§ **WORK ORDER**: Please output exactly the lines that run from the line with "производство, упрощенное конструи-</span>" through the final line of the data, inclusive, and nothing more.

* * * * *

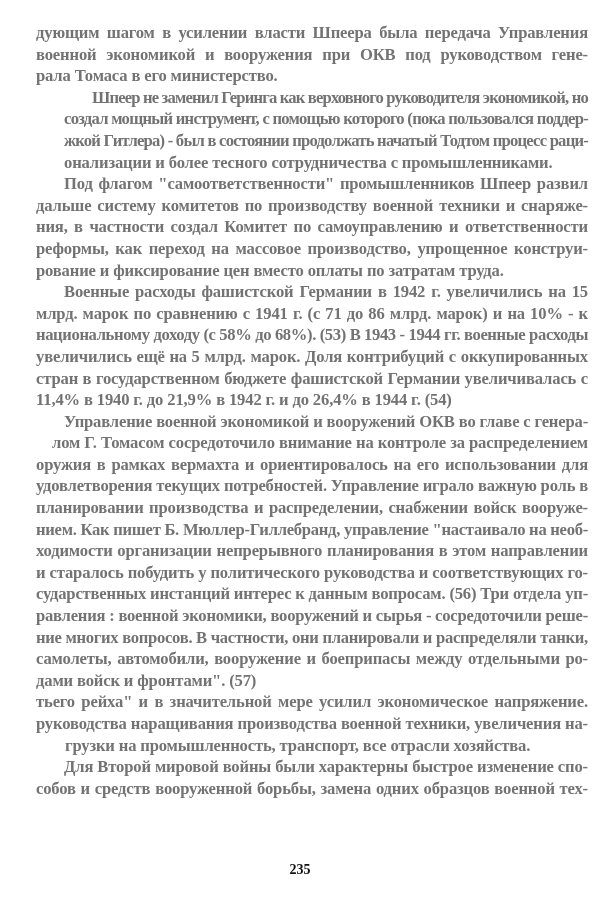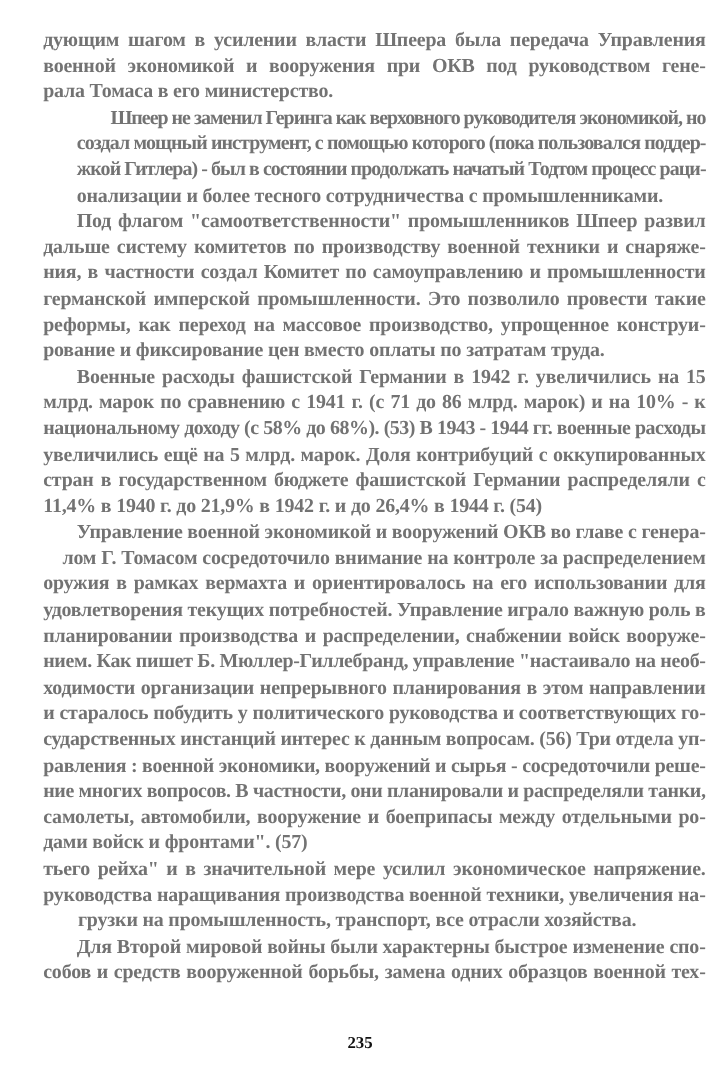--- a/index.html
+++ b/index.html
@@ -51,7 +51,7 @@
   <p>
     <span class="line" style="padding-left: 28px; white-space: normal;">Под флагом "самоответственности" промышленников Шпеер развил</span>
     <span class="line" style="white-space: normal;">дальше систему комитетов по производству военной техники и снаряже-</span>
-    <span class="line" style="white-space: normal;">ния, в частности создал Комитет по самоуправлению и промышленности</span>
+    <span class="line" style="white-space: normal;">ния, в частности создал Комитет по самоуправлению и ответственности</span>
     <span class="line" style="white-space: normal;">германской имперской промышленности. Это позволило провести такие</span>
     <span class="line" style="white-space: normal;">реформы, как переход на массовое производство, упрощенное конструи-</span>
     <span class="line last" style="white-space: normal;">рование и фиксирование цен вместо оплаты по затратам труда.</span>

* * * * *

§ **TASK SOLUTION**:
     <span class="line" style="white-space: normal;">реформы, как переход на массовое производство, упрощенное конструи-</span>
     <span class="line last" style="white-space: normal;">рование и фиксирование цен вместо оплаты по затратам труда.</span>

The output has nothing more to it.